Bella Ramsey também sofreu ataques por ser considerada “feia demais” para retratar a personagem Ellie, e mesmo após se provar uma excelente escolha para o papel com sua atuação brilhante, ainda sofre com parte do público pedindo sua substituição na segunda temporada. Até mesmo a atriz Nico Parker, intérprete da personagem Sarah, com seu pouco tempo de tela teve sua escalação questionada, por interpretar uma personagem originalmente branca. 

A reação inicial foi seguida por uma tentativa organizada do público de avaliar os episódios da série negativamente, que colocou em destaque um importante problema que assombra a indústria de jogos: o preconceito enraizado nas suas comunidades.

Não é exatamente uma novidade a expressão desse traço no público. “The Last of Us” pode ter sido o alvo mais recente de campanhas de boicote, contudo há um grande histórico das comunidades de jogos se unindo em nome do preconceito, tendo como exemplo o caso que ficou conhecido como “gamergate”, que foi um movimento misógino organizado na internet com o intuito de atacar jornalistas mulheres que apontavam os graves problemas da indústria de jogos.

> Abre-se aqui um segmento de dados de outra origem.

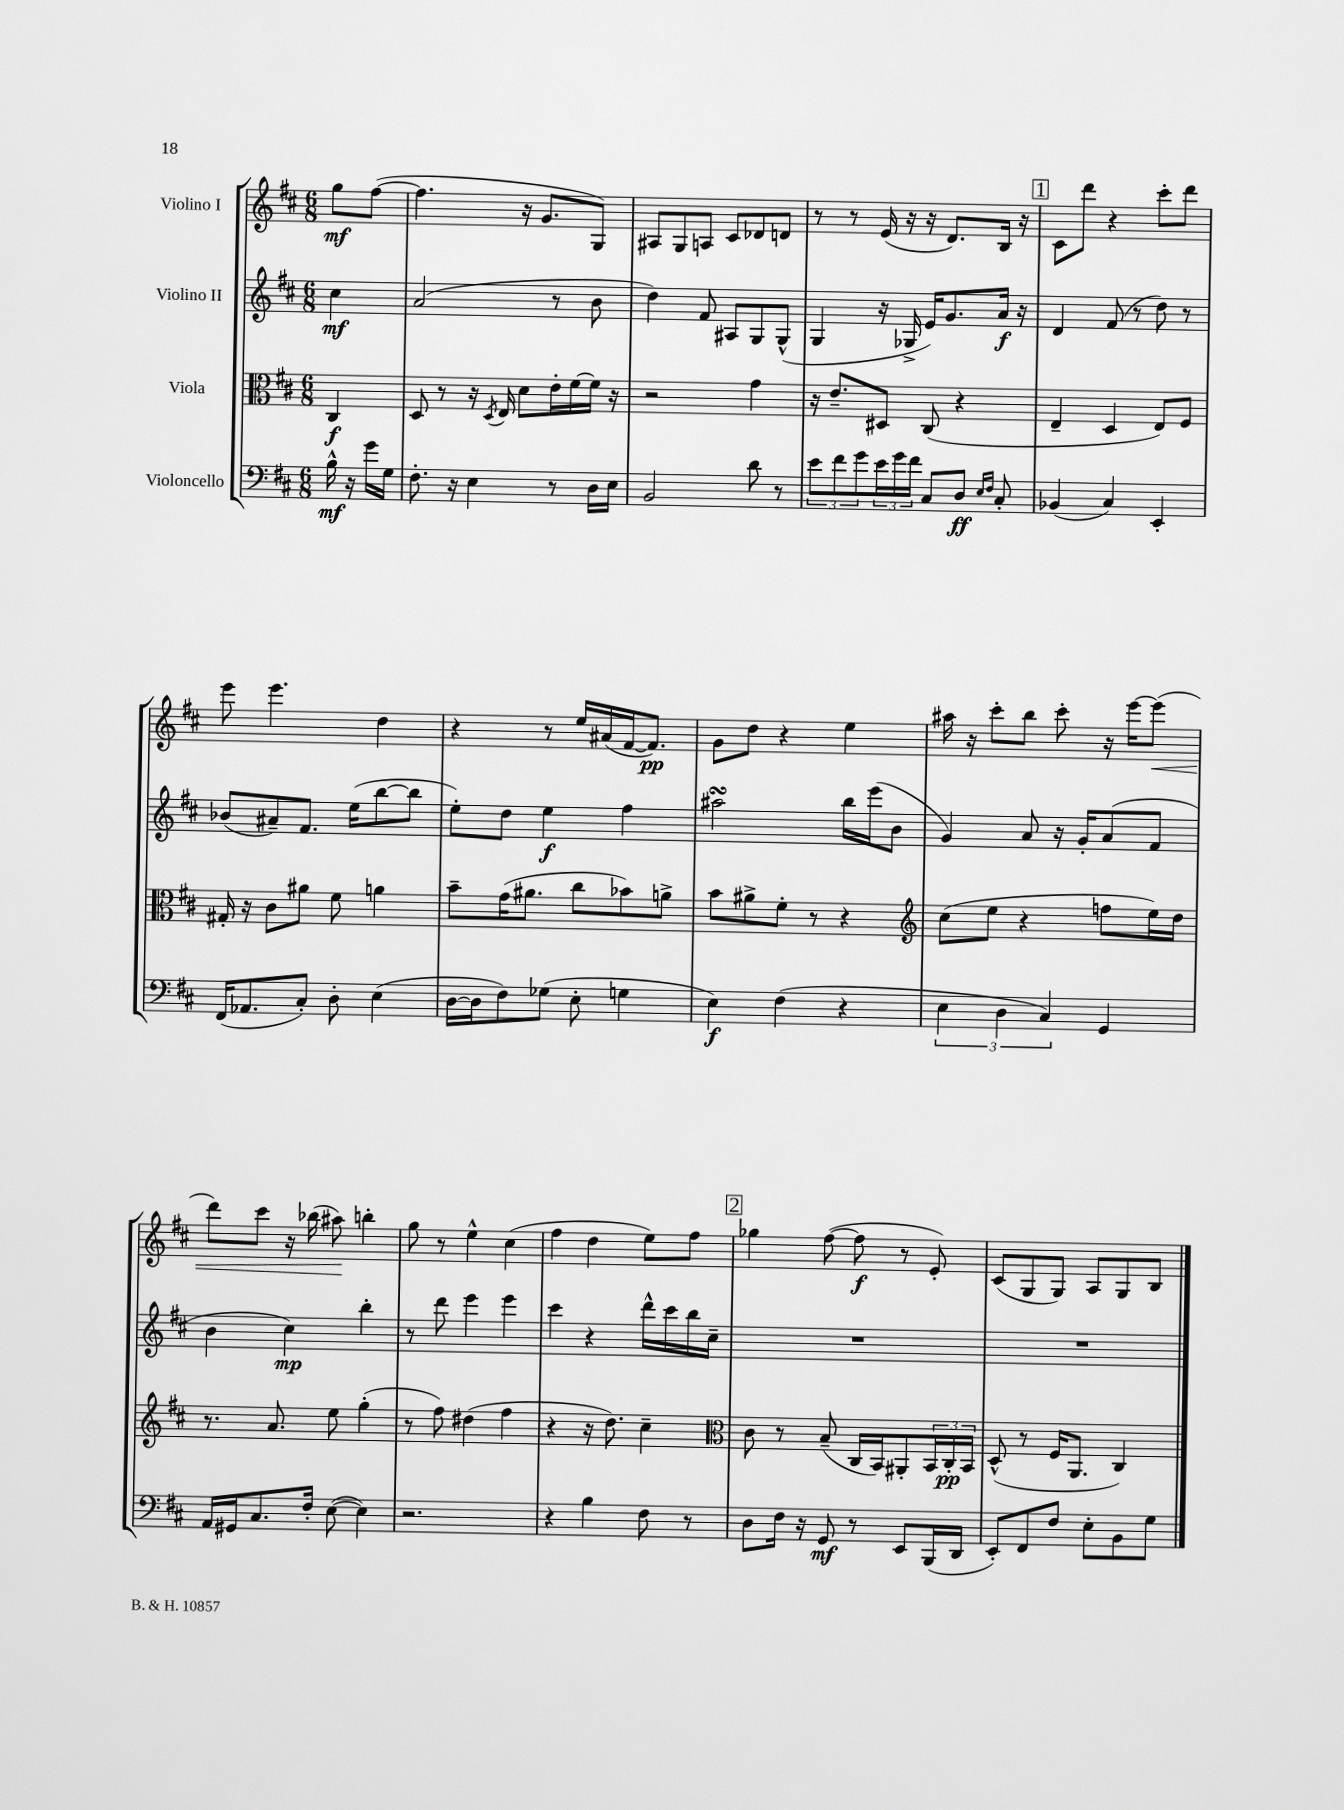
<<
\new StaffGroup <<
\new Staff = "s0" \with { instrumentName = "Violino I" } {
    \clef treble \key d \major \numericTimeSignature \time 6/8 \partial 4
    g''8\mf fis''8~( |
    fis''4. r16 g'8. g8) |
    ais8 g8 a8 cis'8 des'8 d'8 |
    r8 r8 e'16( r16 r16 d'8.) b16 r16 |
    \mark \markup { \box "1" } cis'8 d'''8 r4 cis'''8-. d'''8 |
    e'''8 e'''4. d''4 |
    r4 r8 e''16 ais'16( fis'16~ fis'8.\pp) |
    g'8 d''8 r4 e''4 |
    ais''16 r16 cis'''8-. b''8 cis'''8-. r16 e'''16~ e'''8\<( |
    d'''8) cis'''8 r16 bes''16( ais''8\!) b''4-. |
    g''8 r8 e''4-^ cis''4( |
    fis''4 d''4 e''8) fis''8 |
    \mark \markup { \box "2" } ges''4 fis''8~( fis''8\f r8 e'8-.) |
    cis'8( g8 g8) a8 g8 b8 \bar "|." |
}
\new Staff = "s1" \with { instrumentName = "Violino II" } {
    \clef treble \key d \major \numericTimeSignature \time 6/8 \partial 4
    cis''4\mf |
    a'2( r8 b'8 |
    d''4) fis'8 ais8 g8 g8-^( |
    g4 r16 ges16-> e'16) g'8. a'16\f r16 |
    \mark \markup { \box "1" } d'4 fis'8( r8 d''8) r8 |
    bes'8( ais'8--) fis'8. e''16( b''8~ b''8 |
    e''8-.) d''8 e''4\f fis''4 |
    ais''2\turn b''16 e'''16( b'8 |
    g'4) a'8 r16 g'16-. a'8( fis'8 |
    b'4 cis''4\mp) b''4-. |
    r8 d'''8 e'''4 e'''4 |
    cis'''4 r4 d'''16-^ cis'''16 b''16 cis''16-- |
    \mark \markup { \box "2" } R2. |
    R2. \bar "|." |
}
\new Staff = "s2" \with { instrumentName = "Viola" } {
    \clef alto \key d \major \numericTimeSignature \time 6/8 \partial 4
    cis4\f |
    d8 r8 r16 \acciaccatura { d8 } e16 d'8 e'16-. fis'16~ fis'16 r16 |
    r2 g'4 |
    r16 e'8.-- dis8 cis8( r4 |
    \mark \markup { \box "1" } e4-- d4 e8) fis8 |
    gis16-. r16 cis'8 ais'8 fis'8 a'4 |
    b'8-- g'16( ais'8. cis''8 bes'8) a'8-> |
    b'8 ais'8-> fis'8-. r8 r4 |
    \clef treble cis''8( e''8 r4 f''8 e''16) d''16 |
    r8. a'8. e''8 g''4-.( |
    r8 fis''8) dis''4( fis''4 |
    r4 r16 d''8.) cis''4-- |
    \mark \markup { \box "2" } \clef alto cis'8 r8 b8--( cis16 b,16) ais,8-. \tuplet 3/2 { b,16 cis16-.\pp b,16 } |
    d8-^( r8 fis16 a,8. cis4) \bar "|." |
}
\new Staff = "s3" \with { instrumentName = "Violoncello" } {
    \clef bass \key d \major \numericTimeSignature \time 6/8 \partial 4
    b16-^\mf r16 g'16 g16 |
    fis8.-. r16 e4 r8 d16 e16 |
    b,2 d'8 r8 |
    \tuplet 3/2 { e'8 fis'8 g'8 } \tuplet 3/2 { e'16 g'16 fis'16 } cis8 d8\ff \grace { e16 fis16 } cis8-. |
    \mark \markup { \box "1" } bes,4( cis4) e,4-. |
    fis,16( aes,8. cis8-.) d8-. e4( |
    d16~ d16 fis8) ges8( e8-. g4 |
    e4\f) fis4( r4 |
    \tuplet 3/2 { e4 d4 cis4) } g,4 |
    a,16 gis,16 cis8. fis16-. e8~( e4) |
    r2. |
    r4 b4 fis8 r8 |
    \mark \markup { \box "2" } d8 fis16 r16 g,8\mf r8 e,8 b,,16( d,16 |
    e,8-.) fis,8 fis8 e8-. b,8 g8 \bar "|." |
}
>>
>>
\layout { \context { \Score \remove "Bar_number_engraver" } }
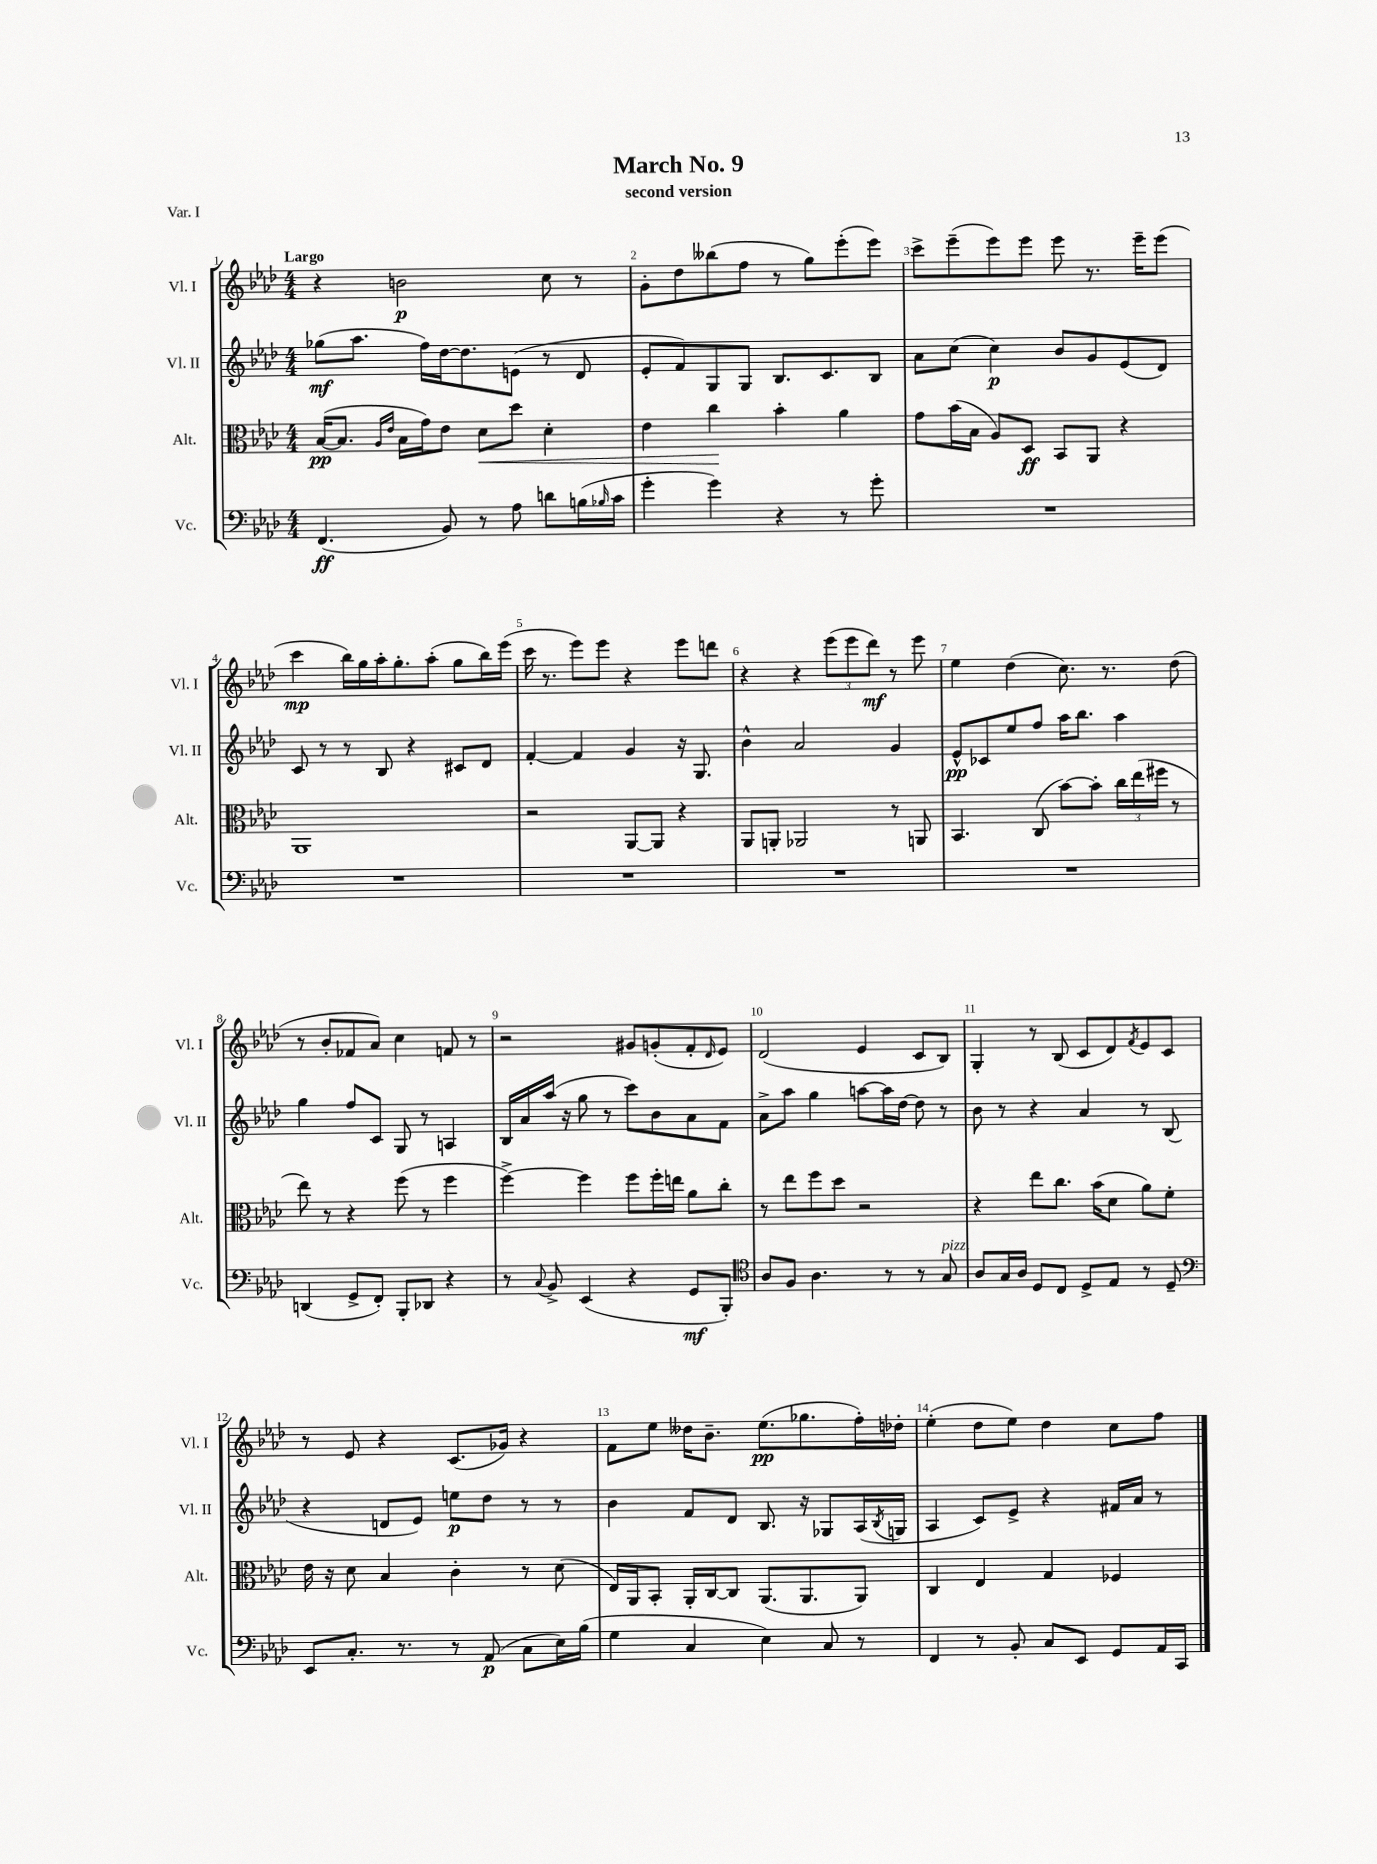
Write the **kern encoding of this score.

**kern	**kern	**kern	**kern
*staff4	*staff3	*staff2	*staff1
*clefF4	*clefC3	*clefG2	*clefG2
*k[b-e-a-d-]	*k[b-e-a-d-]	*k[b-e-a-d-]	*k[b-e-a-d-]
*M4/4	*M4/4	*M4/4	*M4/4
(4.FF/	([16B-/LK	(8gg-\L	4r
.	8.B-/]J	.	.
.	.	8.aa-\J	.
.	16qqA-/LL	.	.
.	16qqe-/JJ	.	.
.	16B-\LL	.	2b\
.	16g\J)	16ff\LL)	.
8BB-/)	8e-\J	[16dd-\J	.
.	.	8.dd-\]	.
8r	8d-\L	.	.
8A-\	8dd-\J	(8e\J	.
8d\L	4d-'\	8r	8cc\
(16B\L	.	8d-/	8r
16qqB-/	.	.	.
16c\JJ	.	.	.
=	=	=	=
4g'\	4e-\	8e-'/L	8g'\L
.	.	8f/)	8dd-\
4g\)	4cc\	8G/	(8bb--\
.	.	8G/J	8ff\J
4r	4b-'\	8.B-/L	8r
.	.	.	8gg\L)
.	.	8.c/	.
8r	4a-\	.	(8eee-'\
8g'\	.	8B-/J	8eee-\J)
=	=	=	=
1r	8g\L	8a-\L	8ccc^\L
.	(16b-\L	(8cc\J	(8eee-~\
.	16B-\JJ	.	.
.	8A-/L)	4cc\)	8eee-\)
.	8D-/J	.	8eee-\J
.	8BB-/L	8b-/L	8eee-\
.	8AA-/J	8g/	8.r
.	4r	(8e-/	.
.	.	.	16eee-~\LK
.	.	8d-/J)	(8eee-\J
=	=	=	=
1r	1AA-	8c/	4ccc\
.	.	8r	.
.	.	8r	16bb-\LL)
.	.	.	16gg\
.	.	8B-/	16aa-'\J
.	.	.	8.gg'\
.	.	4r	.
.	.	.	(8aa-'\J
.	.	8c#/L	8gg\L
.	.	8d-/J	16bb-\L)
.	.	.	(16eee-\JJ
=	=	=	=
1r	2r	[4f'/	16ccc\
.	.	.	8.r
.	.	4f/]	8eee-\L)
.	.	.	8eee-\J
.	[8AA-/L	4g/	4r
.	8AA-/]J	.	.
.	4r	16r	8eee-\L
.	.	8.G/	.
.	.	.	8ddd\J
=	=	=	=
1r	8AA-/L	4b-^^\	4r
.	8AA'/J	.	.
.	2AA-/	2a-/	4r
.	.	.	(12eee-\L
.	.	.	12eee-\
.	.	.	12ddd-\J)
.	8r	4g/	8r
.	8AA/	.	8eee-\
=	=	=	=
1r	4.BB-/	8e-^^/L	4ee-\
.	.	8c-/	.
.	.	8ee-/	(4dd-\
.	(8C/	8ff/J	.
.	[8b-\L)	16aa-\LK	8.cc\)
.	.	8.bb-\J	.
.	8b-'\]J	.	.
.	.	.	8.r
.	24cc\LL	4aa-\	.
.	(24ee-\	.	.
.	24ff#\JJ	.	.
.	8r	.	(8dd-\
=	=	=	=
(4DD/	8ee-\)	4gg\	8r
.	8r	.	8b-'/L
8GG^/L	4r	8ff/L	8f-/
8FF'/J)	.	8c/J	8a-/J)
8BBB-'/L	(8ff\	8G/	4cc\
8DD-/J	8r	8r	.
4r	4ff\	4A/	8f/
.	.	.	8r
=	=	=	=
8r	[4ff^\)	16B-/LL	2r
.	.	16a-/	.
8qqC/	.	.	.
8BB-^/	.	(16aa-/JJ	.
.	.	16r	.
(4EE-/	4ff\]	8gg\	.
.	.	8r	.
4r	8ff\L	8ccc\L)	8g#/L
.	16ff'\L	8b-\	(8g'/
.	16ee\JJ	.	.
8GG/L	8a-\L	8a-\	8f'/
.	.	.	16qqd-/
8BBB-'/J)	8cc'\J	8f\J	8e-/J)
=	=	=	=
*clefC4	*	*	*
8A-/L	8r	8a-^\L	(2d-/
8F/J	8ee-\L	8aa-\J	.
4.A-\	8ff\	4gg\	.
.	8dd-\J	.	.
.	2r	[8aa\L	4e-/
8r	.	16aa\]L	.
.	.	[16dd-\JJ	.
8r	.	8dd-\]	8c/L
8G/	.	8r	8B-/J)
=	=	=	=
8A-/L	4r	8b-\	4G'/
16G/L	.	8r	.
16A-/JJ	.	.	.
8D-/L	8ee-\L	4r	8r
8C/J	8.cc\J	.	(8B-/
8D-^/L	.	4a-/	8c/L
.	(16b-\LK	.	.
8E-/J	8d-\J	.	8d-/)
.	.	.	8qf/
8r	8a-\L)	8r	8e-/
8D-~/	8f'\J	(8B-/	8c/J
=	=	=	=
*clefF4	*	*	*
8EE-/L	16e-\	4r	8r
.	16r	.	.
8.C'/J	8d-\	.	8e-/
.	4B-/	8d/L	4r
8.r	.	.	.
.	.	8e-/J)	.
8r	4c'\	8ee\L	(8.c/L
(8AA-/	.	8dd-\J	.
.	.	.	16g-/Jk)
8C\L	8r	8r	4r
16E-\L)	(8d-\	8r	.
(16B-\JJ	.	.	.
=	=	=	=
4G\	16E-/LL)	4b-\	8f\L
.	16AA-/J	.	.
.	8BB-'/J	.	8ee-\J
4C/	16AA-'/LL	8f/L	16dd--\LK
.	[16C/J	.	8.b-~\J
.	8C/]J	8d-/J	.
4E-\)	(8.AA-/L	8.B-/	(8.ee-\L
.	8.AA-/	16r	8.gg-\
8C/	.	8G-/L	.
8r	8AA-/J)	(16A-/L	16ff'\L)
.	.	8qB-/	.
.	.	16G/JJ	16dd-'\JJ
=	=	=	=
4FF/	4C/	4A-/	(4ee-'\
8r	4E-/	8c/L)	8dd-\L
8BB-'/	.	8e-^/J	8ee-\J)
8C/L	4G/	4r	4dd-\
8EE-/J	.	.	.
8GG/L	4F-/	16f#/LL	8cc\L
.	.	16a-/JJ	.
16AA-/L	.	8r	8ff\J
16CC/JJ	.	.	.
==	==	==	==
*-	*-	*-	*-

De algum modo a comunidade focada em jogos virtuais construiu um ambiente aberto a ideias retrógradas e preconceituosas e a falha das empresas que alimentam esse espaço para enfrentar esse problema permite que essas ideias se espalhem e venham a causar danos reais à sociedade. 

No dia 29 de janeiro os trending topics do twitter brasileiro foram tomados por comentários negativos em relação ao retrato da relação de Frank e Bill, afirmando que o aprofundamento dos personagens na série eram uma tentativa de “forçar” o público a aceitar relacionamentos LGBTQ+. Essas críticas se repetiram após o lançamento do episódio 7, que explora a história de Ellie com a sua melhor amiga e interesse romântico Riley (Storm Reid), usando do pretexto de que os episódios desviavam da história original para explorar os temas – e tornando os comentários da série em um campo para destilar ódio.

A série de The Last of Us apenas trouxe para luz – e para o grande público – um problema que permeia o mundo dos jogos a tempos, e que vem sendo ignorado pelas companhias, apesar dos constantes movimentos da comunidade de contorná-los.